De cerebro agudo y lengua rápida, no se dejaba apabullar, cuando a veces aparecía alguna de esas personas a las que les cuesta respetar a otros.
Mi vieja admiración por él se inició una noche, montones de años atrás, cuando en medio de un buffet trimalciónico en el Centro Español de Santiago, uno de los invitados estelares, toda una personalidad famosa y rimbombante, se dirigió a Raudy de forma pesada y necia. Y no fue que Raudy lo puso en su puesto. No. Fue que lo sembró ahí. A favor del necio rimbombante, debe decirse que de inmediato reconoció su error y pidió excusas. Estas fueron aceptadas con una muy mundana actitud de “leissez faire” por parte de Raudy, que de inmediato y con toda gentileza, le señaló al invitado algunas de las particularidades exquisitas de los platillos servidos…El invitado se sirvió abundantemente y permaneció de lo más tranquilo el resto de la noche…

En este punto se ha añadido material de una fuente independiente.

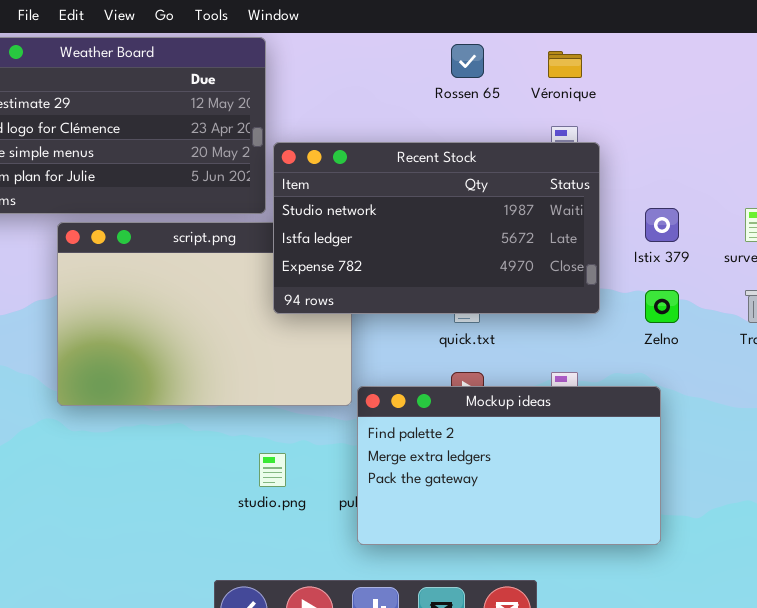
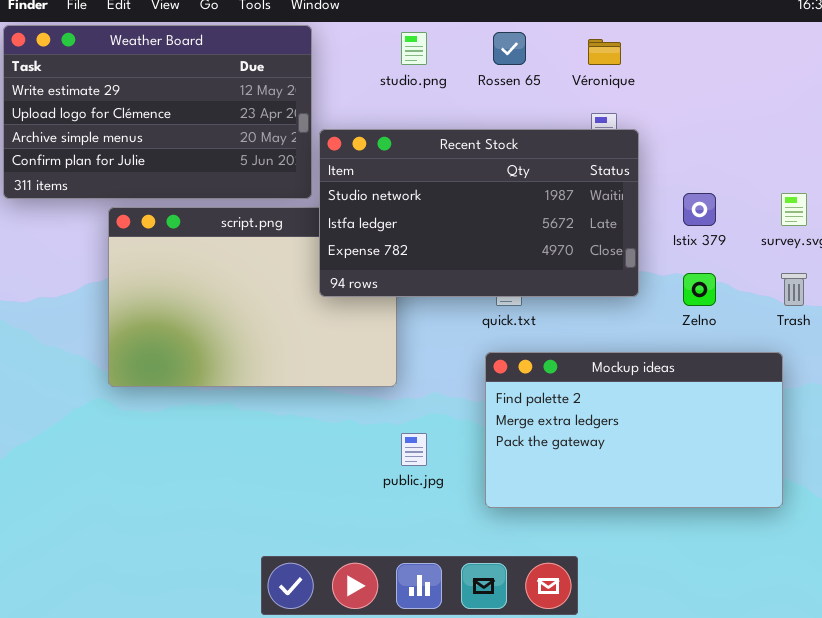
Mockup ideas: [357,386,661,545] -> [485,352,783,508], moved
studio.png: [259,453,286,487] -> [401,32,427,65], moved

En diciembre pasado, mientras caminaba por una calle del sector de Los Jardines en Santiago, alguien me dijo, señalando una vivienda: Ahí vive Raudy Torres. Pensé que debía saludarlo y preguntar por su salud, si él podía recibirme. Y, efectivamente, podía. De hecho pareció encantado de recibir visita imprevista. Hablamos brevemente y yo quedé de retornar para hablar largo y tendido.
Volví a su casa el 8 de diciembre y la conversación se prolongó por horas, entre risas, confesiones divertidísimas e impublicables, anécdotas, recetas, chismes jugosos -pero condescendientes y benévolos-, comentarios sobre el origen y usos de piezas de cristal y vajillas, varias primorosas, chinas, alemanas, inglesas, guardadas en las vitrinas y estanterías y sobre las obras de arte que se apretujaban en las paredes y que denotaban una catarata de relaciones y vivencias cautivantes.
La diversidad de sus intereses, curiosidades y búsquedas están de por más plasmadas en esas paredes y sobre sus muebles, donde conviven en pacífica vecindad y alucinante sincretismo jesucristos, vírgenes de la Altagracia, budas, Osiris, ángeles, cupidos y pinturas de artistas dominicanos: Yorgi Morel, Cuquito Peña, Jorge Severino… Hay numerosas piezas con temas De Santiago y El Cibao.
Me autorizó a hacer fotos e hice algunas con mi teléfono, pero había poca luz y quedé de volver a visitarlo y hacer las fotos cuando retornara a República Dominicana. No pudo ser, porque ayer murió y me sentí muy conmovida cuando lo supe.
Su muerte es como ahogar una risa y dejar sin colores a un arcoíris.